The Tea Baggers Ball: Prom Night With Palin

Icantstandit-Icantstandit-Icantstandit. Sarah’s almost here. OMG!

Tonight’s the night that the Queen Tea Bagger, Sarah Palin, addresses the hive. News reports have indicated a high level of anticipation with some Baggers saying that they only came to see Palin and didn’t care about Tea. I’m a little skeptical because the convention’s web site still says there are tickets available. Maybe they just don’t know how to update their site.

Perhaps the anticipation is really for the potential Queen fight. The Queen of the Birthers, Orly Taitz, showed up in Nashville today and word has it that the media fled in mortal fear of being smothered by her. Those brave enough to stick around are hoping to get a front row seat as the rival Queens battle for camera angles.

This morning featured a stem-winding oratory by Drudge-spawn, Andrew Breitbart. His rabid rant, complete with frothing and spittle, was a non-stop harangue directed at the press – who were dutifully covering the whole thing from the back of the room. Breitbart delivered one contrived applause line after another, and the audience did their part like the good Pavlovians they are.

Outside the convention hall there were demonstrators who alleged that the convention organizers had hijacked the Tea Party movement for their own greedy purposes. It’s not likely they will be well received by the “establishment” Baggers. Especially after saying this:

“We don’t need Sarah Palin to be the face of our movement.”

Uh oh. Sacrilege never goes down easy. Even conservative icon David Frum is less than enamored with the Baggers. he penned a column today titled “Tea Party’s Fifteen Minutes Are Up, based on his visit to the ball.
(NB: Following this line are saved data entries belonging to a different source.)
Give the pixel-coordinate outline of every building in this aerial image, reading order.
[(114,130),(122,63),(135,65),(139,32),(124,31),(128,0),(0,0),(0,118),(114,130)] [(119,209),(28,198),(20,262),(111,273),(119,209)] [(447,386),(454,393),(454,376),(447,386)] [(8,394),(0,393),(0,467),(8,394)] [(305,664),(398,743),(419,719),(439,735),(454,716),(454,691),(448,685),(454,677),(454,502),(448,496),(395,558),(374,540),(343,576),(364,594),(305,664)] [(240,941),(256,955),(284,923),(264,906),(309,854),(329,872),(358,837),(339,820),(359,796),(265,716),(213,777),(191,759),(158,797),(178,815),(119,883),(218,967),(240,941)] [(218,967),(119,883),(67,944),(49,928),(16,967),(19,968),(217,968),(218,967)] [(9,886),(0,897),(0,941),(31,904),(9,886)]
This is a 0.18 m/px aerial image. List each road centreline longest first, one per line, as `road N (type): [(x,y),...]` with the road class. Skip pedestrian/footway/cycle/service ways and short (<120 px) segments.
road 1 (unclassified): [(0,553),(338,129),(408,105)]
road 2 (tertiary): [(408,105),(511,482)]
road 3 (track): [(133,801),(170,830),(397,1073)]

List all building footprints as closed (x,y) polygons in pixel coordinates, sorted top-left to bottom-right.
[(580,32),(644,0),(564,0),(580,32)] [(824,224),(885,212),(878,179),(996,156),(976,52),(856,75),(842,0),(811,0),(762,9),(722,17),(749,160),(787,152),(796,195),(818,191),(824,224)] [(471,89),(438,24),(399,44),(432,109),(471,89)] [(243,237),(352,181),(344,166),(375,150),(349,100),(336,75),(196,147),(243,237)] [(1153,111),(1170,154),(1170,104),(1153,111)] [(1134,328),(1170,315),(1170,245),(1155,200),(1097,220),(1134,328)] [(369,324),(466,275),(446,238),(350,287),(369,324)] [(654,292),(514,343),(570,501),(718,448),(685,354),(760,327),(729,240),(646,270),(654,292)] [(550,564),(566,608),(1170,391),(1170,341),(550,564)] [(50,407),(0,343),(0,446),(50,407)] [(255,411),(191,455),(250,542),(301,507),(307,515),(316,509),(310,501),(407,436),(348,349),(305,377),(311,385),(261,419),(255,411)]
Andrew Breitbart is introducing Palin. So far he has lauded her for being the first to talk about “death panels” and for referring to community organizers as thugs. Really? This is what she should be hailed for? Lies and insults?

Sarah opened with the courageous twofer that she is “proud to be an American” and a birthday wish for Ronald Reagan. Then she segued to a joke about Obama’s TelePrompter [insert rimshot here] that she read from her notecards.

Don’t wear yourselves out people. Chris Wallace has Sarah for the full hour tomorrow on Fox News Sunday.

Glenn Beck’s Common Cause With Al Qaeda

This week Fox News discovered a videotape that they have been giving quite a bit of airtime. It features Yasir Qadhi, an American born Islamic scholar who once gave religious instruction to the accused underwear bomber, Umar Farouk Abdulmuttalab. The video shows Qadhi expressing consternation that under democracy the law of man supersedes the law of God.

Qadhi: Can you believe it, a group of people coming together and voting and the majority vote will then be the law of the land? What gives you the right to prohibit something or allow something? Who gave you this right? Are you creators? Are you all-knowledgeable?

That, of course, is an untenable position that is contrary to the most cherished principles of our nation. It is also precisely the position held by the Christian extremists in this country. It is the philosophy of the American Taliban that is so perfectly articulated by Glenn Beck.

Beck: Endowed by their creator. Not endowed by their senator or their regulatory czar or their president. God is the grantor of rights. No one else. […] If God is somehow or other cut out of the rights process, you get all of your rights from government. That is in essence what our founders fought against. Government bestowing rights.

Beck has the same animus for democracy as Qadhi. They both discount the role of citizens to direct their society in favor of a social order mandated by religious doctrine. Contrary to Beck’s assertion, that is what our founders fought against. But as Fox News flaunts this video of a negligible Muslim teacher, it’s too bad they won’t provide the context for their audience to see that our country has people who hold similarly repugnant views; that dwelling on fringe characters like Qadhi is insulting to most Muslims; and that American theocrats with television shows are far more dangerous.